Hadoop is powerful, but not omnipotent (CSDN)

Source: Internet
Author: User

Hadoop is powerful, but before you can use Hadoop or big data, it's important to first identify your goals and determine if you've chosen the right tools, since Hadoop isn't everything! This article lists several scenarios that are not suitable for Hadoop.

With the development of Hadoop application, many people fall into the blind worship of it, think it can solve all problems. While Hadoop is a great framework for distributed large data computing, Hadoop is not everything. For example, there are several scenarios where Hadoop is not a good use:

1. Low-Latency data access

Hadoop does not apply to data access that requires real-time queries and low latency . Databases can reduce latency and fast response by Indexing records, which is simply not a substitute for Hadoop. But if you really want to replace a real-time database, you can try hbase for real-time database read and write.

2. Structured data

Hadoop is not suitable for structured data, but is ideal for semi-structured and unstructured data. Unlike Hadoop and RDBMS, distributed storage is generally used, so there will be latency issues when querying for processing.

3, when the amount of data is not large

How much data does Hadoop typically apply to? The answer is:TB or PB. When your data is only dozens of GB, there is no benefit to using Hadoop. According to the needs of the enterprise selective use of Hadoop, do not blindly follow the trend. Hadoop is powerful. But before you can use Hadoop or big data, you need to be clear about your goals and determine if you've chosen the right tools.

4, a large number of small files

Small files refer to files that are much smaller than the block size of HDFs (the default 64M) . If you store a large number of small files in HDFs and each file corresponds to a block, you will consume namenode of memory to hold the block's information . If the small file size is larger, then it will exceed the current level of computer hardware can meet the limit.

5. Too many writes and file updates

HDFs is a number of multi-read methods used. When there are too many file update requirements, Hadoop has no way to support it.

6. MapReduce may not be the best choice

MapReduce is a simple parallel programming model. is a powerful tool for big data parallel computing, but many computational tasks, work, and algorithms are inherently inappropriate for the MapReduce framework.

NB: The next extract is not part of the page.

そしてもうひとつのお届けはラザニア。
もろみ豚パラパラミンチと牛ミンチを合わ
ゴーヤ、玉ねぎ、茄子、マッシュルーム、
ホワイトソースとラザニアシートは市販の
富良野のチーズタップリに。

If you let data share in MapReduce, you can do this:

    • Iteration : Run multiple mapreduce jobs, the output of the previous mapreduce, as input to the next mapreduce.
    • Share state information : but do not share information in memory, because each mapreduce work is run on a single JVM .

Original link: Hadoop isn ' t Silver Bullet

Hadoop is powerful, but not omnipotent (CSDN)

Contact Us

The content source of this page is from Internet, which doesn't represent Alibaba Cloud's opinion; products and services mentioned on that page don't have any relationship with Alibaba Cloud. If the content of the page makes you feel confusing, please write us an email, we will handle the problem within 5 days after receiving your email.

If you find any instances of plagiarism from the community, please send an email to: info-contact@alibabacloud.com and provide relevant evidence. A staff member will contact you within 5 working days.

A Free Trial That Lets You Build Big!

Start building with 50+ products and up to 12 months usage for Elastic Compute Service

  • Sales Support

    1 on 1 presale consultation

  • After-Sales Support

    24/7 Technical Support 6 Free Tickets per Quarter Faster Response

  • Alibaba Cloud offers highly flexible support services tailored to meet your exact needs.